For the sake of prettier pictures.
Yeah
Well that sucks lol
Honestly the models already make pretty enough pictures
IDC about the aesthetic score shit at this point
It's all about getting the right composition now imo
It does seem like the actions issue will remain present like you've said
But cascade has shown us that they should at least have resolved some issues with other image types, like dark scenes in particular
Drove me fn crazy trying to get sdxl to generate an image of a truly dark scene, I don't think I've ever really succeeded, there's always been a significant light source injected or implied somehow
So talk about prompt adherence, I said unearthly beast emerges from portal at end of prompt. Kept getting this.
Only deep blue followed the more complicated prompt
Lemme try the dark thing.
these are epic
So what couldn't you do with sdxl concerning darkness?
Get darker than that
I said - completely dark room. Small anthropomorphic bear shining flashlight at his nervous face. Sense of extreme darkness.
So what would be an example of language that's darker
Not the darkest I've gotten with cascade, just what's handy ATM
But I've gotten it pretty easily to generate images with no strong diffuse light source off screen, no candle, almost pitch black
Not sure off the top of my head
But basically what the interior of your house looks like during a power outage at 1am where you can only see after your eyes have adjusted
Lol
hehe old sdxl image
I feel like plush animal is a wholly unexplored prompt tree for me, soon to be remedied.
a tiny lit candle in the middle of the wooden floor illuminating a legion of horrifying creatures in the room.

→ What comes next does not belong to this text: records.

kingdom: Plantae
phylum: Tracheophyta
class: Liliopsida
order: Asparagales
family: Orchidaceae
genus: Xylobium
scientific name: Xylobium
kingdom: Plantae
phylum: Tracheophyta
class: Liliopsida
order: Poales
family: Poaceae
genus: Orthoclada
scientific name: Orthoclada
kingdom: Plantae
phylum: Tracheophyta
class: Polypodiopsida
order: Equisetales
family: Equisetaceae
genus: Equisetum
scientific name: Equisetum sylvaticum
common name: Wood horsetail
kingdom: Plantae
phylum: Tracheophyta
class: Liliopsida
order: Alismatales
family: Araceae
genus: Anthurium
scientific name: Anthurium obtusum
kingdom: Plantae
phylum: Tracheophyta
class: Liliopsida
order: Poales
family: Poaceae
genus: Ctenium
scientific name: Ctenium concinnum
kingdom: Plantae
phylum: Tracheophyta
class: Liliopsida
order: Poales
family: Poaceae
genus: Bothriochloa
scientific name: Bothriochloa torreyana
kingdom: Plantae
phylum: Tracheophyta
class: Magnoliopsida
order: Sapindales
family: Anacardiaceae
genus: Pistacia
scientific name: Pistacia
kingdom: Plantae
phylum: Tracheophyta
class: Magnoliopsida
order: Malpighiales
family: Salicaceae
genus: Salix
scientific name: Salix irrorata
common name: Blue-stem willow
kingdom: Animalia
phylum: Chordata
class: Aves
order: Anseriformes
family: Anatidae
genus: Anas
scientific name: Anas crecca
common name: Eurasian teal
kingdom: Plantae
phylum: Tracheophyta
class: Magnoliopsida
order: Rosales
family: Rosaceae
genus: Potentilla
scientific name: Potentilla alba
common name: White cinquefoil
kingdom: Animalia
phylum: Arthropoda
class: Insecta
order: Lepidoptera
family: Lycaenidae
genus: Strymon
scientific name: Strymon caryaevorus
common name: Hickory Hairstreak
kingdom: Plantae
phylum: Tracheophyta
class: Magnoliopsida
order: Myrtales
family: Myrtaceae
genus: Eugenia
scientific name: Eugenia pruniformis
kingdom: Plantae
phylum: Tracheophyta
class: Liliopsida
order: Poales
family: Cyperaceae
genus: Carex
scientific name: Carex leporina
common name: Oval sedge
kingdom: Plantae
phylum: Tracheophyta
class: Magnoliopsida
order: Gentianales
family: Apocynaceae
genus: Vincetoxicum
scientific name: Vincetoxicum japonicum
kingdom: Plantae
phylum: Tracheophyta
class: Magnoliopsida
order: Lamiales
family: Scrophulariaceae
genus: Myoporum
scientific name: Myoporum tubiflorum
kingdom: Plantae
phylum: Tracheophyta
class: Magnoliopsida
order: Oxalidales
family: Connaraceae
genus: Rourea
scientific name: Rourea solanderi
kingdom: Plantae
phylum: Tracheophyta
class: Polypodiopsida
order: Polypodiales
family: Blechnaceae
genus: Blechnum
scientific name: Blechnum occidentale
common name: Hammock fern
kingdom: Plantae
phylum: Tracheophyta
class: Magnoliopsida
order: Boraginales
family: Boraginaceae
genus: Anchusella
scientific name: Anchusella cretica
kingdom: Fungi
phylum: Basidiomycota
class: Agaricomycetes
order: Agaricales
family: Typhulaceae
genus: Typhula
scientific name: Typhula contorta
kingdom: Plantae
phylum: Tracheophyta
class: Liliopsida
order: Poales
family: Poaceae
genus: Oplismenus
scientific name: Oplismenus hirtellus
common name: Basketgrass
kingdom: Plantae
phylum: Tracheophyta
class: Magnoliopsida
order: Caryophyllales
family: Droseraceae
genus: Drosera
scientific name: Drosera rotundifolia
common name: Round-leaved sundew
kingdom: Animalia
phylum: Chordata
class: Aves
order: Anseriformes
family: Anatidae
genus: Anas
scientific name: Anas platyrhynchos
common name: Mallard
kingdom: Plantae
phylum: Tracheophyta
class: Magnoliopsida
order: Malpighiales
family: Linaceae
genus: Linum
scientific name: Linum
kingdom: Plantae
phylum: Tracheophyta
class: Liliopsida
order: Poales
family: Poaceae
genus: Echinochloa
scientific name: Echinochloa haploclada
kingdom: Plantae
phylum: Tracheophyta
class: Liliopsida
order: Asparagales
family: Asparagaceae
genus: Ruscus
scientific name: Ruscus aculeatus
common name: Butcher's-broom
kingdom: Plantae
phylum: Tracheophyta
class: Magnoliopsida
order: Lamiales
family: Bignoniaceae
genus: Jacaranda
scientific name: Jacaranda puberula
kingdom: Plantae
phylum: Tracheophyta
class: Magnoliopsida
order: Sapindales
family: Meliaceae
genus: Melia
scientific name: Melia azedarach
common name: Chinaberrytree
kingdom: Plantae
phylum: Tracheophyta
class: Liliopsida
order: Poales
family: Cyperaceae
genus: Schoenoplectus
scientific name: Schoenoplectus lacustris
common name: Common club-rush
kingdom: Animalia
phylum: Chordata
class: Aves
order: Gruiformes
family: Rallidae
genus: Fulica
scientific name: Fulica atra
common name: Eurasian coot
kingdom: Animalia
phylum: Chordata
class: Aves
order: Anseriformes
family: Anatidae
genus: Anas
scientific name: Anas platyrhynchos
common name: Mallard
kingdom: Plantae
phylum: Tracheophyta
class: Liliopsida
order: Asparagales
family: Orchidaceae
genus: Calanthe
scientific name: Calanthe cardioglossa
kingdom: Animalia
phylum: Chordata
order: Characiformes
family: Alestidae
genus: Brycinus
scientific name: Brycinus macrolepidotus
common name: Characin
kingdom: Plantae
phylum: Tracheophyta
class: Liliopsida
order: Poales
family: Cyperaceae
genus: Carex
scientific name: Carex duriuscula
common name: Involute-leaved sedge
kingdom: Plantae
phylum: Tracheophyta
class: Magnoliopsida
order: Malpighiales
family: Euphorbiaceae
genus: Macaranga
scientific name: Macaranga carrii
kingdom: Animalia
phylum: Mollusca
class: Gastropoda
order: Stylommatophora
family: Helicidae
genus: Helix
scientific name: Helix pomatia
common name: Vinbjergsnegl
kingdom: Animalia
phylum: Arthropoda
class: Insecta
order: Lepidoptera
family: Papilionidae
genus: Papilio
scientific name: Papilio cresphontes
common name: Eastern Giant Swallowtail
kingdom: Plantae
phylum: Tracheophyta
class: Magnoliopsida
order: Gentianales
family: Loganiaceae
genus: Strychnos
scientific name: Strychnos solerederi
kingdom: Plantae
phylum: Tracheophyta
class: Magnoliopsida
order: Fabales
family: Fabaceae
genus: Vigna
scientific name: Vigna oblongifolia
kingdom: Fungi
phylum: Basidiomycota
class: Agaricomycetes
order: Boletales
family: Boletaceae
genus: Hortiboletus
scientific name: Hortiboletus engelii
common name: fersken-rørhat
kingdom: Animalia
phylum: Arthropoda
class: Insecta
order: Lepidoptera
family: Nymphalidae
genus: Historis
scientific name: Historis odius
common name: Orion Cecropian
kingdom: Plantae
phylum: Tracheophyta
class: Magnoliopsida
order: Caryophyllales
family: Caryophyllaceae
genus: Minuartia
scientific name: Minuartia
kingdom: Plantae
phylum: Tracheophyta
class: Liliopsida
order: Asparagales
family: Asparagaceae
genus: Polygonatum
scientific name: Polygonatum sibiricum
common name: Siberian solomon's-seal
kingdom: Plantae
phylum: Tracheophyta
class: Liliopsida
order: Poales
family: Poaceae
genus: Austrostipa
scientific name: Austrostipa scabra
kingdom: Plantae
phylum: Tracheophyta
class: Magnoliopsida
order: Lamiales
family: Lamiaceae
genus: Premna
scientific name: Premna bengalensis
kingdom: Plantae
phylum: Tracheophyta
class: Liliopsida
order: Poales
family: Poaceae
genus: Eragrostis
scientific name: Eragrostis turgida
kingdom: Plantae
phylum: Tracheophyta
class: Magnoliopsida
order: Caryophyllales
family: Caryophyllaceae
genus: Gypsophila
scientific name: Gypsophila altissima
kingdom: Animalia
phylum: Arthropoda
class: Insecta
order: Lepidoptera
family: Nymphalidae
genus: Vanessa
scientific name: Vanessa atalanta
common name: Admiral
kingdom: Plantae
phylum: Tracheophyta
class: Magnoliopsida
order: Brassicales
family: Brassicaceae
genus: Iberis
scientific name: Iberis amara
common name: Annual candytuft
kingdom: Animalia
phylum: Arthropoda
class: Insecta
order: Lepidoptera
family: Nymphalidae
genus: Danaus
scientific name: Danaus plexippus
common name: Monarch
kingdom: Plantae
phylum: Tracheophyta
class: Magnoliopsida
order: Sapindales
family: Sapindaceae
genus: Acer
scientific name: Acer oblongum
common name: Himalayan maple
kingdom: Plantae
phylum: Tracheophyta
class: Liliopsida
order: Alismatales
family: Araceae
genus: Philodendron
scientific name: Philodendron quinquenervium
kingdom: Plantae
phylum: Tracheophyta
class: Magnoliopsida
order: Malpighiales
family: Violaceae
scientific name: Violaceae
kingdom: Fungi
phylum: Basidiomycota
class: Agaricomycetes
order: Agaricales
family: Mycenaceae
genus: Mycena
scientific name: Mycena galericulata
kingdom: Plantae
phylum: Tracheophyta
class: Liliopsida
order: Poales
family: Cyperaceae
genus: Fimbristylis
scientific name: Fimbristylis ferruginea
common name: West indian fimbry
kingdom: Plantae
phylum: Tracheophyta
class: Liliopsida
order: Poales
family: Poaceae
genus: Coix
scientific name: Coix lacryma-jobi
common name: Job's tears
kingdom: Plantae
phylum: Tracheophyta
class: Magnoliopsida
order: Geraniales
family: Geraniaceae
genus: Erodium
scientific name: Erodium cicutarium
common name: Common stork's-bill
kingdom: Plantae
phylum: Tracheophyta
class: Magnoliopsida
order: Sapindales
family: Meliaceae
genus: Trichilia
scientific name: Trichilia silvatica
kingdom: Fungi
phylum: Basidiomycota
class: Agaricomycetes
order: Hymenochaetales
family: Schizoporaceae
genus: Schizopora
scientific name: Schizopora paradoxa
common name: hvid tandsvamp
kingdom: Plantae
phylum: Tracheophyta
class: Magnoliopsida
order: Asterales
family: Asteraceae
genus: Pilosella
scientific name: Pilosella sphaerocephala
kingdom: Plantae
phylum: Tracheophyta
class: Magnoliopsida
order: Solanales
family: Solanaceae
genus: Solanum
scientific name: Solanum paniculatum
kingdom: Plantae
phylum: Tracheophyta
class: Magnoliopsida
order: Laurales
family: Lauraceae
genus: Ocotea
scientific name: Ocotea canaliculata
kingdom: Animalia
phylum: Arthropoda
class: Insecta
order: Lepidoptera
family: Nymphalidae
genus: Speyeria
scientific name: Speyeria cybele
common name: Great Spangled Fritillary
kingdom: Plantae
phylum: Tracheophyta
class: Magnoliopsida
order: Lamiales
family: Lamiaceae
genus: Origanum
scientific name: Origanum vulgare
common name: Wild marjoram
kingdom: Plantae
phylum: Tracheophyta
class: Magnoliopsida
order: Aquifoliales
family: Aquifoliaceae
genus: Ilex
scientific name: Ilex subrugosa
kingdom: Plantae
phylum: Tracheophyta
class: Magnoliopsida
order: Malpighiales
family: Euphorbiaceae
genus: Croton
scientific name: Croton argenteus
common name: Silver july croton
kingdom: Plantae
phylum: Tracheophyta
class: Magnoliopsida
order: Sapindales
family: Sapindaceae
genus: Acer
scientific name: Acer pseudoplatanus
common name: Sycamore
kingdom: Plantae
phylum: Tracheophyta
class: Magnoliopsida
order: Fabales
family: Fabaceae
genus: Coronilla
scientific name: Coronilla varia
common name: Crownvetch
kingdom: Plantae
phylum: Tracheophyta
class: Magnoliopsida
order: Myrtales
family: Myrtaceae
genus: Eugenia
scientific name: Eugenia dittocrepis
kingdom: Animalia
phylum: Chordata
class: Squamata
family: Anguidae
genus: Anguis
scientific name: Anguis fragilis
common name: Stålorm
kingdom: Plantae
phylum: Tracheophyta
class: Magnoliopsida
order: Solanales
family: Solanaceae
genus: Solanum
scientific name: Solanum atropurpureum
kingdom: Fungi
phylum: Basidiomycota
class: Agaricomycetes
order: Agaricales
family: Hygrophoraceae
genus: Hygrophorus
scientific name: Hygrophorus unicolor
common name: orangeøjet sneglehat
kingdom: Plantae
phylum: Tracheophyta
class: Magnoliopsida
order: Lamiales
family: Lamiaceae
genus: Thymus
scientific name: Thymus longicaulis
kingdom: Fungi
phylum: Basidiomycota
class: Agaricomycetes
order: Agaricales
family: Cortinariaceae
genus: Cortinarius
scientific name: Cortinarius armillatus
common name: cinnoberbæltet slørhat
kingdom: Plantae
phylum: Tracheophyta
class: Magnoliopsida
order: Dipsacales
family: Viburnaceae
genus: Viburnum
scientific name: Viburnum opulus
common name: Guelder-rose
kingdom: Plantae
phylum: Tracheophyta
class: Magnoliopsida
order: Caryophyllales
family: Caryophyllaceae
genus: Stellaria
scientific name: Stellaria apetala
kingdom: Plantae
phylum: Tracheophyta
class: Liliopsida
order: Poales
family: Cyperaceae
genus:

That is one horrifying creature.
finally got around to writing darkarts a much earned review
"This is a truly incredible checkpoint. I have 240+ on my SSD and this is my #1 go to for almost anything (the other being Carosello). Its prompt understanding is outstanding, and the qualities of the outputs are diverse, with a lot of unique styles (with as many checkpoints as I have, it's obvious how many are inbred). Absolutely fantastic work and I look forward very much to any future versions or checkpoints trained or merged by the author."
just checked, it's the first model released by that author
Yeah I went looking for his realism based on. I have to see if it's better than juggernaut
wait there's another somewhere by that author? i must've missed it
ouch
Yeah there's a whole bunch. Dark arts was a one off to handle this kind of content
spoiler that or delete it, that's an epilepsy trigger
dark arts looks like if Illuminati Diffusion was for SDXL
⚠️ @smoky patrol @uncut steeple
@slim wren @nova aspen @vestal breach
22 🤔
lol, i like how i got timed out in less than 90 seconds when i posted a pic of a batwinged vampire where the shape of her nipples was visible through her black dress... but there's a racist meme that's been sitting in general with images for nearly 18 hours now, and we've got epilepsy triggers flashing away unspoilered >_>
where do i go to generate images in this discord?